● EXERCISE GOAL:
A word-for-word copy of the listing, free of images, is the expected answer.

--- RECORDS SUPPLIED Enclosed Below ---

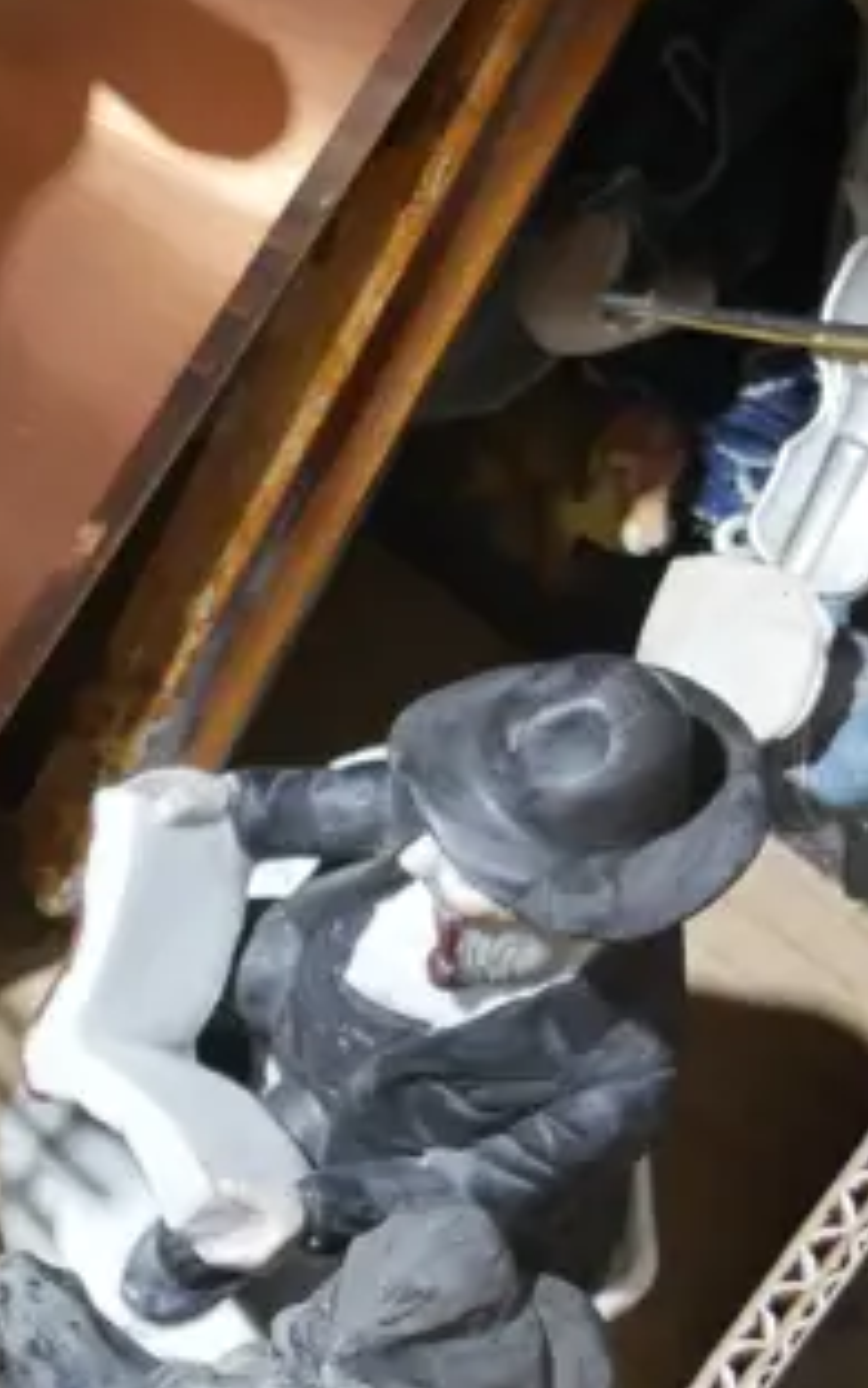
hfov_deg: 7.7
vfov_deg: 12.4
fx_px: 6321
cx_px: -552
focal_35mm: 167
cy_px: 96
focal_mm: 24
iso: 2000
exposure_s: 1/60
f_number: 5.2
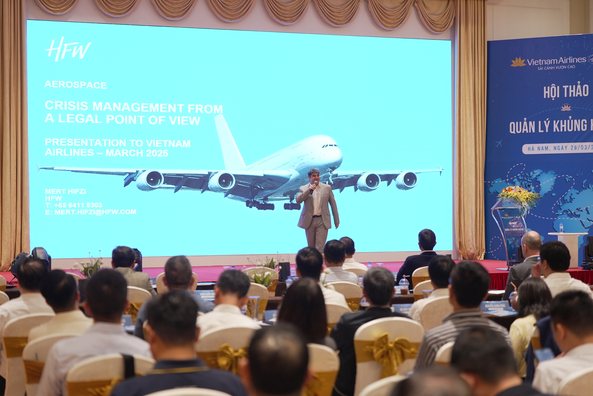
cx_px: 296
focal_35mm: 70
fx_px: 1154
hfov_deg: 28.8
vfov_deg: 19.5
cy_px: 198
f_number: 2.8
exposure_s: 1/100
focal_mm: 70
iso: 800
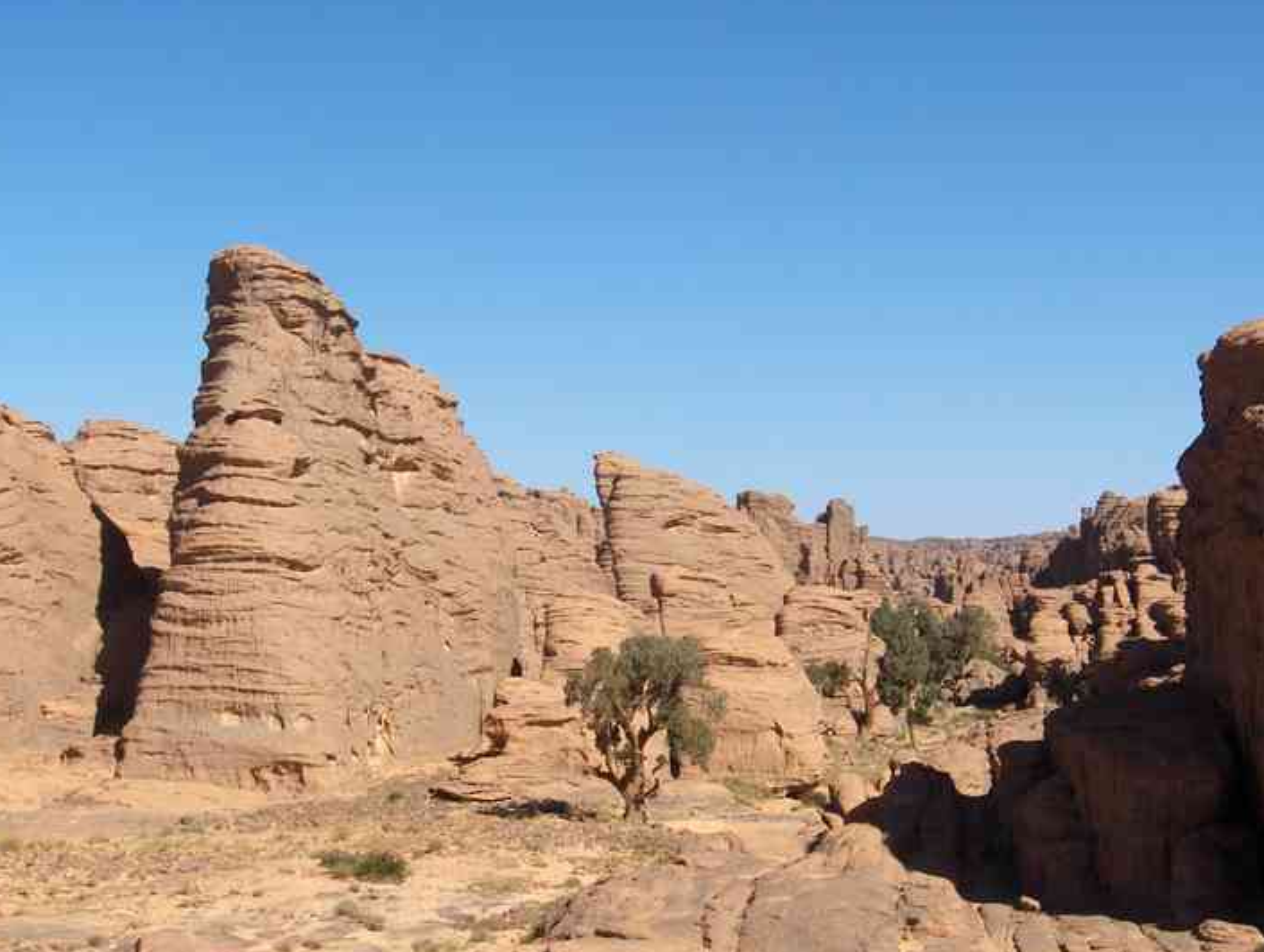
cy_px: 502
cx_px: 715
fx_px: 2523
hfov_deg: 28.1
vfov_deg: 21.4
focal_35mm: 69
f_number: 5.4
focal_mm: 11.4
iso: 100
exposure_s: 1/529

--- End of Enclosed RECORDS SUPPLIED ---

● TASK ANSWER:
hfov_deg: 7.7
vfov_deg: 12.4
fx_px: 6321
cx_px: -552
focal_35mm: 167
cy_px: 96
focal_mm: 24
iso: 2000
exposure_s: 1/60
f_number: 5.2
cx_px: 296
focal_35mm: 70
fx_px: 1154
hfov_deg: 28.8
vfov_deg: 19.5
cy_px: 198
f_number: 2.8
exposure_s: 1/100
focal_mm: 70
iso: 800
cy_px: 502
cx_px: 715
fx_px: 2523
hfov_deg: 28.1
vfov_deg: 21.4
focal_35mm: 69
f_number: 5.4
focal_mm: 11.4
iso: 100
exposure_s: 1/529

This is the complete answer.